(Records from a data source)
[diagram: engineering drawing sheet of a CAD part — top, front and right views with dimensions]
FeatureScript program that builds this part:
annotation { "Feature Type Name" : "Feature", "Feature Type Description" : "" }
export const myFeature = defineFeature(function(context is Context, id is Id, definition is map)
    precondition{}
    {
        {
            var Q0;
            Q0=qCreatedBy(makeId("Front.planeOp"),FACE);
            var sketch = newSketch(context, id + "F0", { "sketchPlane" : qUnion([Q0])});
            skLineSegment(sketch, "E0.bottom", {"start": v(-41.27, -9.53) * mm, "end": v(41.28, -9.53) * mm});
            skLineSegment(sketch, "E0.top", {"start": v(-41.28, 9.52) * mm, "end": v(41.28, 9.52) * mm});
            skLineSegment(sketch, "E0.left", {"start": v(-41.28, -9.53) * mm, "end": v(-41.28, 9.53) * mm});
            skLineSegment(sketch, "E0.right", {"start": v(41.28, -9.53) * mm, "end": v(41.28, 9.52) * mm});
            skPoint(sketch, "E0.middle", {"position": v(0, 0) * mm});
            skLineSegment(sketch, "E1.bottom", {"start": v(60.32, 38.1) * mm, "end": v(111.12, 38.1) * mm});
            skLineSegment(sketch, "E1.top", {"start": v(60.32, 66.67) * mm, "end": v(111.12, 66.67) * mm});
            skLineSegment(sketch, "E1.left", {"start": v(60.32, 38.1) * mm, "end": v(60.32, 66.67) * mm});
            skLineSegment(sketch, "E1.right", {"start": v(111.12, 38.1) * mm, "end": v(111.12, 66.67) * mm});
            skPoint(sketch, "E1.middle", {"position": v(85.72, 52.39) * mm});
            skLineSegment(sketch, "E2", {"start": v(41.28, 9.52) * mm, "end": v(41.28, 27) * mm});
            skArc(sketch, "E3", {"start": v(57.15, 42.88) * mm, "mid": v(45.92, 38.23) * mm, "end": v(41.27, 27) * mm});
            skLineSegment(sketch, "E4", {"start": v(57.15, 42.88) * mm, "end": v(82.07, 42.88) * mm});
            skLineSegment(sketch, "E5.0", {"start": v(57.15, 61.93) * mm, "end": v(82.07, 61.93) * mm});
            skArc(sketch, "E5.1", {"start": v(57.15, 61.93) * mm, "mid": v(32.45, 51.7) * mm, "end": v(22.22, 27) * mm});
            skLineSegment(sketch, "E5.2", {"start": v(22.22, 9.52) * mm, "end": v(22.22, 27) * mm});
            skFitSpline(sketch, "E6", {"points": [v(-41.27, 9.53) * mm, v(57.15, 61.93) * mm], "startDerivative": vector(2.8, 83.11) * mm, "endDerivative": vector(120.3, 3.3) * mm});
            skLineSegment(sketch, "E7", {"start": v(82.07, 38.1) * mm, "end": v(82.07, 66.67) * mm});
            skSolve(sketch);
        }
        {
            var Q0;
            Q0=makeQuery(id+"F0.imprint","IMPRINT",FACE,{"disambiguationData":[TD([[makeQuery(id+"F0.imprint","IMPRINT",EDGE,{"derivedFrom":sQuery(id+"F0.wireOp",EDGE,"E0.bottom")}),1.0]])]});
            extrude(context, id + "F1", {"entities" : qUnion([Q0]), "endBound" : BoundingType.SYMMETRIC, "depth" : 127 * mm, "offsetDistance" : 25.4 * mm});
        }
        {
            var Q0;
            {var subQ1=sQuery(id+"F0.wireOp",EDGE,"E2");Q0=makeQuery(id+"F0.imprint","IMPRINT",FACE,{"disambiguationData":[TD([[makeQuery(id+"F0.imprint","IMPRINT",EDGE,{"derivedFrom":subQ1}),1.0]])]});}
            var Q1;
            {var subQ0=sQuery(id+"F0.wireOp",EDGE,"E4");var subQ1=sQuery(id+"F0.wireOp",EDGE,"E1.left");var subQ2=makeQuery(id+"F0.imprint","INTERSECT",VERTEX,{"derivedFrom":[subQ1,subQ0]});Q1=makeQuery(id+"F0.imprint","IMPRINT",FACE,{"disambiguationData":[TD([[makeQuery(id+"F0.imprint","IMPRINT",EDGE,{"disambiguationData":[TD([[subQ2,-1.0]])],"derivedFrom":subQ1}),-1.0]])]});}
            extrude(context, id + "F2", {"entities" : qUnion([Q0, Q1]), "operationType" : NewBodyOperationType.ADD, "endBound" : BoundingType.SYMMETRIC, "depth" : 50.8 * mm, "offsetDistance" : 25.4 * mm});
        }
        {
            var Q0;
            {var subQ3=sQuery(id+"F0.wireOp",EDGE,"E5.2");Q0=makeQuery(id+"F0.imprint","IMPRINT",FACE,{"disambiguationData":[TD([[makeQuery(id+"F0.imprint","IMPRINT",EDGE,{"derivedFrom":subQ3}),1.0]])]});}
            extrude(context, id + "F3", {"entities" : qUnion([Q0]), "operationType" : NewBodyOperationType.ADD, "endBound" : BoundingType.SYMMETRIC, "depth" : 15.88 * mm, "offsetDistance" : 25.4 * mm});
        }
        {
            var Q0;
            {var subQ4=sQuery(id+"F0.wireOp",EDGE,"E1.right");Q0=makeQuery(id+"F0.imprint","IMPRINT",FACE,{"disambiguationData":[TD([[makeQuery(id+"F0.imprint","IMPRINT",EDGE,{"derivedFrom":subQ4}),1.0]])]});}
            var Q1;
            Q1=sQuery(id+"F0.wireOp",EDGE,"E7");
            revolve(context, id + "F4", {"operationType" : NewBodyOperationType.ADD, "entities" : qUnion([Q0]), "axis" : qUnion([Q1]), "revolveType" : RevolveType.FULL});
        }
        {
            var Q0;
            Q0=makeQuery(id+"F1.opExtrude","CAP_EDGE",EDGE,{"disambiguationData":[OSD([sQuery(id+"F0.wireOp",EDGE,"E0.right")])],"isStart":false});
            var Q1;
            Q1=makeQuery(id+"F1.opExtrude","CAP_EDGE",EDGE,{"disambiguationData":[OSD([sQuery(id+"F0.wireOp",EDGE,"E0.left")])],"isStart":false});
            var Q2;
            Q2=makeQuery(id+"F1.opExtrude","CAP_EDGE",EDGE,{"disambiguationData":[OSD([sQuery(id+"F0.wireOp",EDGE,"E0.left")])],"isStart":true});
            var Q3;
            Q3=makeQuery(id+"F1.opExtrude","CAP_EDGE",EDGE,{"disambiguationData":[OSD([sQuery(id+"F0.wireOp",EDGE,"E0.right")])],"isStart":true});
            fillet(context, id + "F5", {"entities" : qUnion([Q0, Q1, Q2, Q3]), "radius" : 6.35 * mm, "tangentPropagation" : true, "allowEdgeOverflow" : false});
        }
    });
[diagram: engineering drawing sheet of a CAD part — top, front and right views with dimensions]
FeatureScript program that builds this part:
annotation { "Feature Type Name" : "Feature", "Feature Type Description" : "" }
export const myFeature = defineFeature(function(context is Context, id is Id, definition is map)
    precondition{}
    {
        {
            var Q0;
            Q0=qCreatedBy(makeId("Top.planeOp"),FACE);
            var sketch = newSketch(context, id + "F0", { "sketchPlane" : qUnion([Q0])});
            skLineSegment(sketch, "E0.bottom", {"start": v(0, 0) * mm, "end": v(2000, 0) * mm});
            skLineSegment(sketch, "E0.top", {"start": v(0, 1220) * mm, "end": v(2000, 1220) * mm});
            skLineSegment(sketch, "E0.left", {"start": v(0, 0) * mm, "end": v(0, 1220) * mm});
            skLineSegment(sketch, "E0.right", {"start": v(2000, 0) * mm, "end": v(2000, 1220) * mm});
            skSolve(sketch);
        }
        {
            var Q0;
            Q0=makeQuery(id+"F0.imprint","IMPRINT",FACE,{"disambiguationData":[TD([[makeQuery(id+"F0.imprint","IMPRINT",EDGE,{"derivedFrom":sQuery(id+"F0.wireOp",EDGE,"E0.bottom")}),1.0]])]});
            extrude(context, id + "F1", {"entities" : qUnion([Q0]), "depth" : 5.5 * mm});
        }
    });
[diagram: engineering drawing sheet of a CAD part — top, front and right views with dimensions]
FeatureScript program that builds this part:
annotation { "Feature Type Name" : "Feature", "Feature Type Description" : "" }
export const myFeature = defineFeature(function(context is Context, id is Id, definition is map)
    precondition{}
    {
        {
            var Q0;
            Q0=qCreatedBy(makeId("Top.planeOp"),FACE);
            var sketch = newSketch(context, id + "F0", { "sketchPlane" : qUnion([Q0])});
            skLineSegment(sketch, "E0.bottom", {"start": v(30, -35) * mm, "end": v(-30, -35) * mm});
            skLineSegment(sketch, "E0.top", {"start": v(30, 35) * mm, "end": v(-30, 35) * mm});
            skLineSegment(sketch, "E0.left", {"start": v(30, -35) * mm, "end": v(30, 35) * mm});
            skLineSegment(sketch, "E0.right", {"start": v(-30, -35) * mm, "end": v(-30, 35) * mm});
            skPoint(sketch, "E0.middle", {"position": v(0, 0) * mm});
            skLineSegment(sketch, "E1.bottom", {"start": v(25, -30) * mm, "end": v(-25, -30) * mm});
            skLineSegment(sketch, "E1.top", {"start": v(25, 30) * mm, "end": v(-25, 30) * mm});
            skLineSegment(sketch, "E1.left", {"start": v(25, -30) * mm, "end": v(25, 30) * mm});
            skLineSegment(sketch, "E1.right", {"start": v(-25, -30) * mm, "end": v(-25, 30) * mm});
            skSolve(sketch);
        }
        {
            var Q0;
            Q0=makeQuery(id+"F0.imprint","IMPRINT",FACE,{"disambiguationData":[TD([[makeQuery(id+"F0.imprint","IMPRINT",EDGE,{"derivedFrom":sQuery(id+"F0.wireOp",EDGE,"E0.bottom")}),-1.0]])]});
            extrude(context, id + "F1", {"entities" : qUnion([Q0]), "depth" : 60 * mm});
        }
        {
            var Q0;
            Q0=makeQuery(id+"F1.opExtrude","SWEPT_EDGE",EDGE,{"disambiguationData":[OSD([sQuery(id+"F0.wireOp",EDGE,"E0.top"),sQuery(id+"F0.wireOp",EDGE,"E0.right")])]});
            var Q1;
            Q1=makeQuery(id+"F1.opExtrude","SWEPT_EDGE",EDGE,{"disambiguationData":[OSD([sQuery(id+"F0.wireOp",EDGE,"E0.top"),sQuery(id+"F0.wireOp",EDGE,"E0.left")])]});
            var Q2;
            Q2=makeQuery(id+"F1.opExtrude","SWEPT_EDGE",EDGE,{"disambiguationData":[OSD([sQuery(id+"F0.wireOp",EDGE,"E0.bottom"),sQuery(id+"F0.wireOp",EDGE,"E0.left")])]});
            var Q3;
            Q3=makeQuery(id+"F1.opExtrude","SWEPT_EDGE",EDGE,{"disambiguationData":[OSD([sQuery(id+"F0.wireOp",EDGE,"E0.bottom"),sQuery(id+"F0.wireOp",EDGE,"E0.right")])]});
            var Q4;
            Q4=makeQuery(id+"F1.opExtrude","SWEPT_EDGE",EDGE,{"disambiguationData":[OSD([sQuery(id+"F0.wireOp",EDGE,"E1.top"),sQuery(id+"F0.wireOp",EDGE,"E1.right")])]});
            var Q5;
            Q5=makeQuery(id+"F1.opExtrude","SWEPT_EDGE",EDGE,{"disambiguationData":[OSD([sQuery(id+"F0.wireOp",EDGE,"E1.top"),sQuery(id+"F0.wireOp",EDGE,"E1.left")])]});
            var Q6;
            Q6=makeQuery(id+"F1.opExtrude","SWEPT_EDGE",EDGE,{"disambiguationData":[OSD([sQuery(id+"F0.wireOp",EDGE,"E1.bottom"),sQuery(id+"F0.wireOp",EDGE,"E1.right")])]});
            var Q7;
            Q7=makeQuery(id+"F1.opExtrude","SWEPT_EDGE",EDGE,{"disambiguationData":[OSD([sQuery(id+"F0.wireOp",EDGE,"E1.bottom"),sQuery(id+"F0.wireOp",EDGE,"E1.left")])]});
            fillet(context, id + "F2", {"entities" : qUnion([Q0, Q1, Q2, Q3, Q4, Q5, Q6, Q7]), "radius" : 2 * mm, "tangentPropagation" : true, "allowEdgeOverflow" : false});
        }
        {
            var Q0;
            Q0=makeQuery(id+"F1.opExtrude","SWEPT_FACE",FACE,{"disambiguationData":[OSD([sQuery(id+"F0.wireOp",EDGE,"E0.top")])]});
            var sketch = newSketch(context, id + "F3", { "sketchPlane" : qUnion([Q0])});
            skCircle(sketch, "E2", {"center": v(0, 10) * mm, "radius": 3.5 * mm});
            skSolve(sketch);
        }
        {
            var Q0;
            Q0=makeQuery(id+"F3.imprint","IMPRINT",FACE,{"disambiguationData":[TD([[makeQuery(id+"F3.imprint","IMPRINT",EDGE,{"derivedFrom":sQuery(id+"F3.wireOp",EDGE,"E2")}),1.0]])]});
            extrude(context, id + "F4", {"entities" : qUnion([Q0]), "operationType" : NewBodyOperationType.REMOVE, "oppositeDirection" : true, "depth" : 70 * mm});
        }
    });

[Required task]
Rewrite the listing from its start through the line containing "v(85.72, 52.39) *", inclusive, changing each "mm" to "in" and leaving everything else as it is.

[Finished exercise]
[diagram: engineering drawing sheet of a CAD part — top, front and right views with dimensions]
FeatureScript program that builds this part:
annotation { "Feature Type Name" : "Feature", "Feature Type Description" : "" }
export const myFeature = defineFeature(function(context is Context, id is Id, definition is map)
    precondition{}
    {
        {
            var Q0;
            Q0=qCreatedBy(makeId("Front.planeOp"),FACE);
            var sketch = newSketch(context, id + "F0", { "sketchPlane" : qUnion([Q0])});
            skLineSegment(sketch, "E0.bottom", {"start": v(-41.27, -9.53) * in, "end": v(41.28, -9.53) * in});
            skLineSegment(sketch, "E0.top", {"start": v(-41.28, 9.52) * in, "end": v(41.28, 9.52) * in});
            skLineSegment(sketch, "E0.left", {"start": v(-41.28, -9.53) * in, "end": v(-41.28, 9.53) * in});
            skLineSegment(sketch, "E0.right", {"start": v(41.28, -9.53) * in, "end": v(41.28, 9.52) * in});
            skPoint(sketch, "E0.middle", {"position": v(0, 0) * in});
            skLineSegment(sketch, "E1.bottom", {"start": v(60.32, 38.1) * in, "end": v(111.12, 38.1) * in});
            skLineSegment(sketch, "E1.top", {"start": v(60.32, 66.67) * in, "end": v(111.12, 66.67) * in});
            skLineSegment(sketch, "E1.left", {"start": v(60.32, 38.1) * in, "end": v(60.32, 66.67) * in});
            skLineSegment(sketch, "E1.right", {"start": v(111.12, 38.1) * in, "end": v(111.12, 66.67) * in});
            skPoint(sketch, "E1.middle", {"position": v(85.72, 52.39) * in});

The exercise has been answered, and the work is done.